There may be a shortage of data scientists in this world, but there is no shortage of people who enjoy computer games. If designed properly, a computer game may even assist in crowd-sourcing solutions to problems researchers may not have time for.
This is the premise upon which “Crowd-sourced BioGames: Managing The Big Data Problem for NextGeneration Lab-on-a-Chip Platforms,” a paper published by UCLA’s Ozcan Research Group, is built.
The group, headed by Dr. Aydogan Ozcan, created a game in which the user is taken through simple instructions, in which the user was provided sample images of malaria-infected cells, before letting them loose on ‘decks’ of cell images. The user’s goal was to determine if the cell was infected with malaria (they chose malaria because of its prevalence in the world’s impoverished).
Overall, the game itself is very simple. It takes about two or three minutes, if one is paying attention and reading carefully, to read and understand the instructions. The paper requires the player to identify a minimum of 100 cells to be considered a “committed gamer” and have their data collected. Since the game shows the player a card of 24 cell images at a time and evaluating a cell is a simple matter of clicking on the infected ones, a user can reasonably achieve this status in about thirty seconds.
Further, each deck consists of 21 cards, the 21st of which holds only 20 images, or 500 images. While the player’s success rate after each card is tracked by a color-coded (red for terrible, yellow for mediocre, green for excellent) performance bar, the incentive is to hit the end of the deck so the user may see his or her specific identification rates. With five minutes’ worth of care, it is not difficult to achieve a 90% success rate.
This is exactly what the Ozcan Research Group was going for. Though the game is not entertaining enough to addictively command an average human’s attention span like Angry Birds or Temple Run, it is scientifically interesting enough to command one’s attention for five to ten minutes—or 500-1000 cells. According to the study, the game attracted 2,150 gamers (989 of which were ‘committed’) from 77 countries combining to create 1.5 million cell diagnoses over a period of only three months.
The results were impressive and promising. “Combining the responses of these 989 gamers using MAP estimation, we were able to achieve an accuracy of 98.13% when compared to the ground truth data (generated by the consensus of 9 medical experts).” While the accuracy drops when identifying the cells that are actually infected, it is still high enough to be statistically significant. “In our BioGames experiments, the PPV was 76.85%, meaning that more than three quarters of the cells that were labelled as infected, were indeed infected. We also achieved an NPV of 98.78%, such that almost all of the cells labelled as negative are correctly labeled as such.”

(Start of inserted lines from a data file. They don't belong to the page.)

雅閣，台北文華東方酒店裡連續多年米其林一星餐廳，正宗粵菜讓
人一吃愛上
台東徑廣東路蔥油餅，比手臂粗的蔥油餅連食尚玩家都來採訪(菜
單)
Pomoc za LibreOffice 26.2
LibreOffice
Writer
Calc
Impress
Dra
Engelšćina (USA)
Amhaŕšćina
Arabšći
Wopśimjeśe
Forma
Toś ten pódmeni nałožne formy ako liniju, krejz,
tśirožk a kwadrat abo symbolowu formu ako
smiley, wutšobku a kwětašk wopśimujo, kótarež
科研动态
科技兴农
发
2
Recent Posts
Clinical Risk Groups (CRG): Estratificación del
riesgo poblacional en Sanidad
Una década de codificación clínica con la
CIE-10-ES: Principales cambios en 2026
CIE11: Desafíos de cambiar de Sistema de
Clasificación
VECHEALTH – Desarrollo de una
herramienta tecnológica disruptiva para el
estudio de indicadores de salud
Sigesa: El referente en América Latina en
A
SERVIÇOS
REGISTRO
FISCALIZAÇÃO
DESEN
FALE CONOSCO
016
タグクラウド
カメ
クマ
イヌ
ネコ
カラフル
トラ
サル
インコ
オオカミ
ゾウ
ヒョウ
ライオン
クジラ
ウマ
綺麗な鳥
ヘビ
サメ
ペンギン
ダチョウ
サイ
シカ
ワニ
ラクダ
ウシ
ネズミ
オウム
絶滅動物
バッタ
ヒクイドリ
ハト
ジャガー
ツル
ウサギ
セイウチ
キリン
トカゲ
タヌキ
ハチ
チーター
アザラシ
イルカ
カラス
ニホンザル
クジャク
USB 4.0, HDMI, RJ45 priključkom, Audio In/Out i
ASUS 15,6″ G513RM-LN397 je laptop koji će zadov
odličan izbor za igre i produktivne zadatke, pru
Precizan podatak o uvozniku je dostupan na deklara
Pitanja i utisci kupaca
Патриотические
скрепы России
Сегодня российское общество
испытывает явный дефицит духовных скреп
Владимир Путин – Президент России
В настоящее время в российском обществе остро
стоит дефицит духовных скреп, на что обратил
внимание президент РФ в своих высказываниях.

This all helps alleviate the big data problem for several reasons. For one, humans are significantly better at image discrimination than computers. It may take several months and a significant amount of money to program a computer to diagnose malarial cells with the accuracy that a human achieves in five minutes. Also, the only data left to collect after this enterprise is statistical data on which cells have high instances of reported infection.

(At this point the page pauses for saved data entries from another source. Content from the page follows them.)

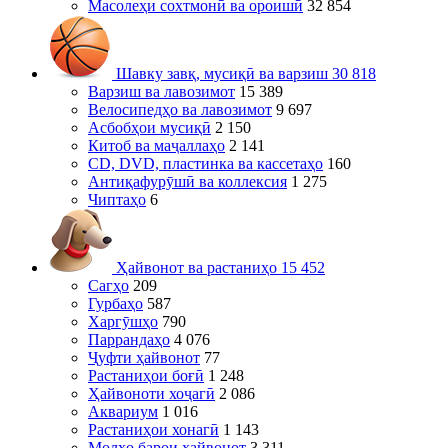
Масолеҳи сохтмонӣ ва ороишӣ
32 854
Шавку завқ, мусиқӣ ва варзиш
30 818
Варзиш ва лавозимот
15 389
Велосипедҳо ва лавозимот
9 697
Асбобҳои мусиқӣ
2 150
Китоб ва маҷаллаҳо
2 141
CD, DVD, пластинка ва кассетаҳо
160
Антиқафурӯшӣ ва коллексия
1 275
Чиптаҳо
6
Ҳайвонот ва растаниҳо
15 452
Сагҳо
209
Гурбаҳо
587
Харгӯшҳо
790
Паррандаҳо
4 076
Ҷуфти ҳайвонот
77
Растаниҳои боғӣ
1 248
Ҳайвоноти хоҷагӣ
2 086
Аквариум
1 016
Растаниҳои хонагӣ
1 143
Молҳо барои ҳайвонот
3 311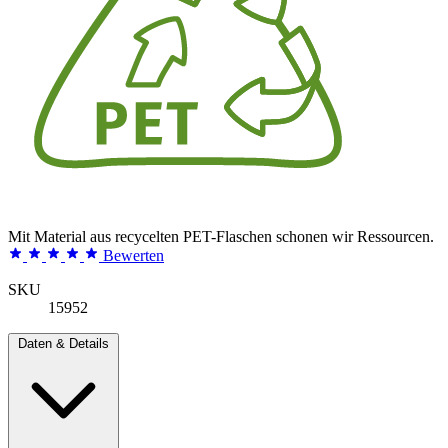
Mit Material aus recycelten PET-Flaschen schonen wir Ressourcen.
Bewerten
SKU
15952
Daten & Details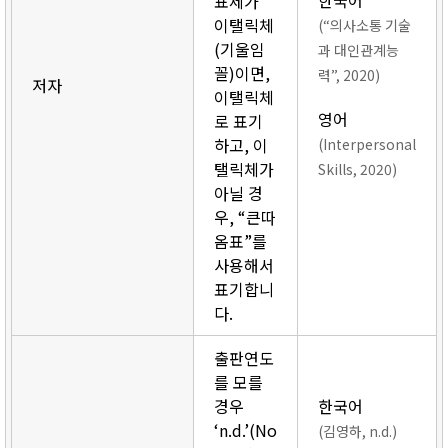
한국어
표제가
이탤릭체
(“의사소통 기술
(기울임
과 대인관계능
꼴)이면,
력”, 2020)
저자
이탤릭체
영어
로 표기
하고, 이
(Interpersonal
탤릭체가
Skills, 2020)
아닐 경
우, “큰따
옴표”를
사용해서
표기합니
다.
출판연도
를 모를
경우
한국어
‘n.d.’(No
(김영하, n.d.)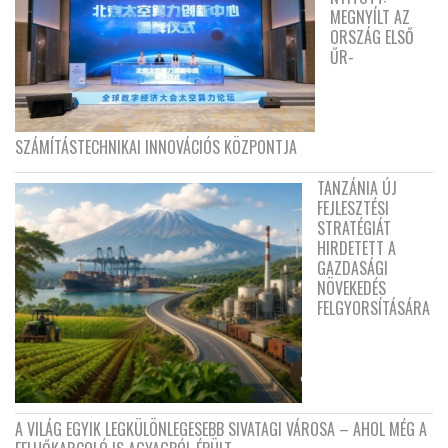
MEGNYÍLT AZ
ORSZÁG ELSŐ
ŰR-
SZÁMÍTÁSTECHNIKAI INNOVÁCIÓS KÖZPONTJA
TANZÁNIA ÚJ
FEJLESZTÉSI
STRATÉGIÁT
HIRDETETT A
GAZDASÁGI
NÖVEKEDÉS
FELGYORSÍTÁSÁRA
A VILÁG EGYIK LEGKÜLÖNLEGESEBB SIVATAGI VÁROSA – AHOL MÉG A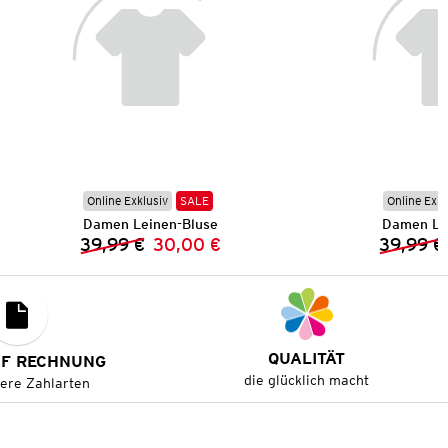
Online Exklusiv
SALE
Online Exkl
Damen Leinen-Bluse
Damen Le
39,99 €
30,00 €
39,99 €
Vorheriger Preis:
Neuer Preis:
QUALITÄT
UF RECHNUNG
die glücklich macht
tere Zahlarten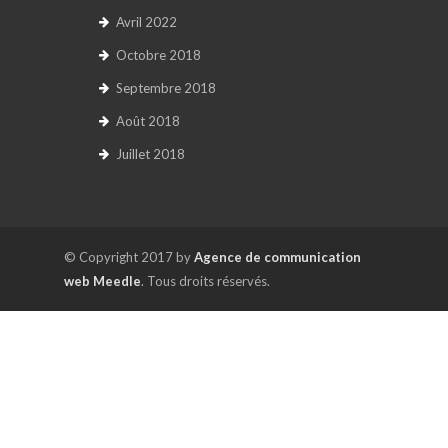
Avril 2022
Octobre 2018
Septembre 2018
Août 2018
Juillet 2018
© Copyright 2017 by
Agence de communication
web Meedle
. Tous droits réservés.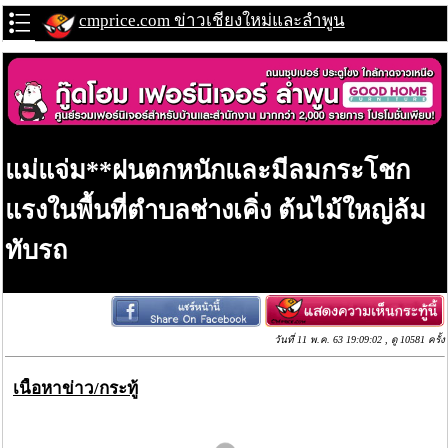
cmprice.com ข่าวเชียงใหม่และลำพูน
แม่แจ่ม**ฝนตกหนักและมีลมกระโชก
แรงในพื้นที่ตำบลช่างเคิ่ง ต้นไม้ใหญ่ล้ม
ทับรถ
วันที่ 11 พ.ค. 63 19:09:02 , ดู 10581 ครั้ง
เนื้อหาข่าว/กระทู้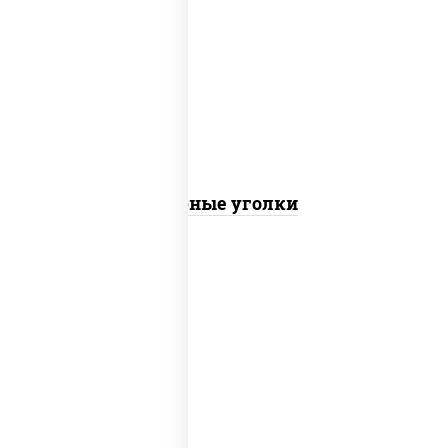
соус "шеф" (майонез соус соевый зелень
чеснок), моцарелла для пиццы
Сырные уголки
куриная грудка с паприкой, рис, нори,
сыр сливочный, огурцы маринованные,
соус "горчичный" (майонез горчица), лук
фри, соус "унаги", сухари панировочные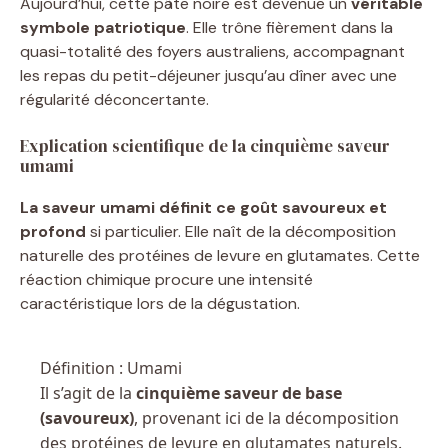
Aujourd’hui, cette pâte noire est devenue un
véritable
symbole patriotique
. Elle trône fièrement dans la
quasi-totalité des foyers australiens, accompagnant
les repas du petit-déjeuner jusqu’au dîner avec une
régularité déconcertante.
Explication scientifique de la cinquième saveur
umami
La saveur umami définit ce goût savoureux et
profond
si particulier. Elle naît de la décomposition
naturelle des protéines de levure en glutamates. Cette
réaction chimique procure une intensité
caractéristique lors de la dégustation.
Définition : Umami
Il s’agit de la
cinquième saveur de base
(savoureux)
, provenant ici de la décomposition
des protéines de levure en glutamates naturels.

Crowd-sourcing is not a new phenomenon in problem-solving. When websites verify a user’s humanity by having him or her identify a blurred word, a second word is usually given. That second word’s identity is not known to the website, but is rather a word from an ancient manuscript that its researchers hope to decipher. The analogous control here is that every 25th cell has a known identity, such that the players may be properly evaluated and the stronger players’ decisions carry more weight.

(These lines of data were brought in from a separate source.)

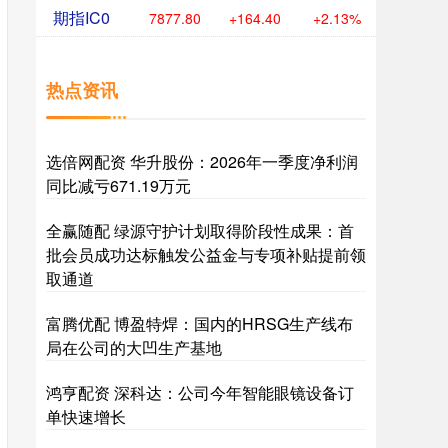
期指IC0
7877.80
+164.40
+2.13%
热点资讯
选倍网配资 华升股份：2026年一季度净利润
同比减亏671.19万元
全赢随配 绿源守护计划取得阶段性成果：首
批会员成功达标触发公益金与专项补贴提前领
取通道
富腾优配 博盈特焊：国内的HRSG生产线布
局在公司的大凹生产基地
鸿亨配资 深科达：公司今年智能眼镜设备订
单快速增长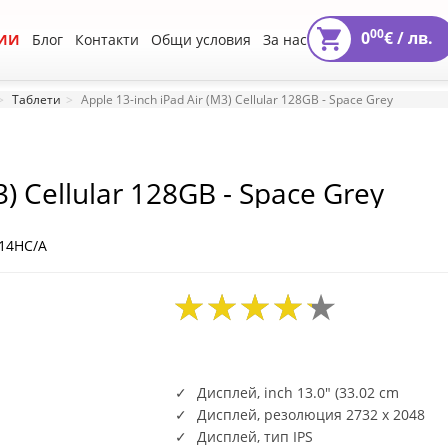
00
0
€ /
лв.
ИИ
Блог
Контакти
Общи условия
За нас
Таблети
Apple 13-inch iPad Air (M3) Cellular 128GB - Space Grey
3) Cellular 128GB - Space Grey
14HC/A
Дисплей, inch 13.0" (33.02 cm
Дисплей, резолюция 2732 x 2048
Дисплей, тип IPS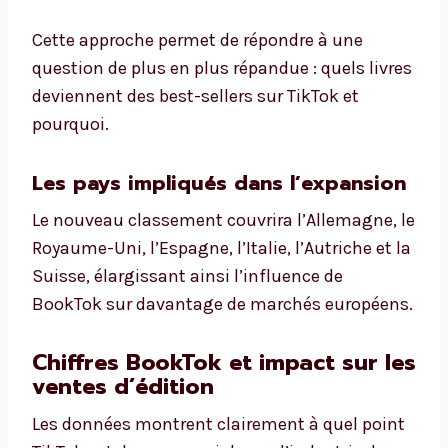
Cette approche permet de répondre à une
question de plus en plus répandue : quels livres
deviennent des best-sellers sur TikTok et
pourquoi.
Les pays impliqués dans l’expansion
Le nouveau classement couvrira l’Allemagne, le
Royaume-Uni, l’Espagne, l’Italie, l’Autriche et la
Suisse, élargissant ainsi l’influence de
BookTok sur davantage de marchés européens.
Chiffres BookTok et impact sur les
ventes d’édition
Les données montrent clairement à quel point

Of course, it helps in crowd-sourcing to have a binary response problem. Here, either a cell is infected with malaria or it is not. People would almost assuredly struggle if there were more options. For example, if they were asked to choose among malaria, sickle-cell, and healthy, the accuracy would go down, even if sickle-cell is relatively easy to spot. Progress could still probably be made but it would likely not be as effective.
This brings up the next point that makes malaria diagnosis a good candidate for crowd-sourcing: ease of identification. It takes about three minutes on average to train humans to diagnose malaria in a cell with 78-98% accuracy. Obviously, other diseases are not so simple to spot.
With all that said, however, crowd-sourcing in this case delegates a tedious but daunting task to a large group that, when combined, do just as well as medical professionals. This hypothetically, if carried out to its logical end, frees those professionals to identify more advanced diseases as well as lessening the strain on incoming big data healthcare analytics platforms.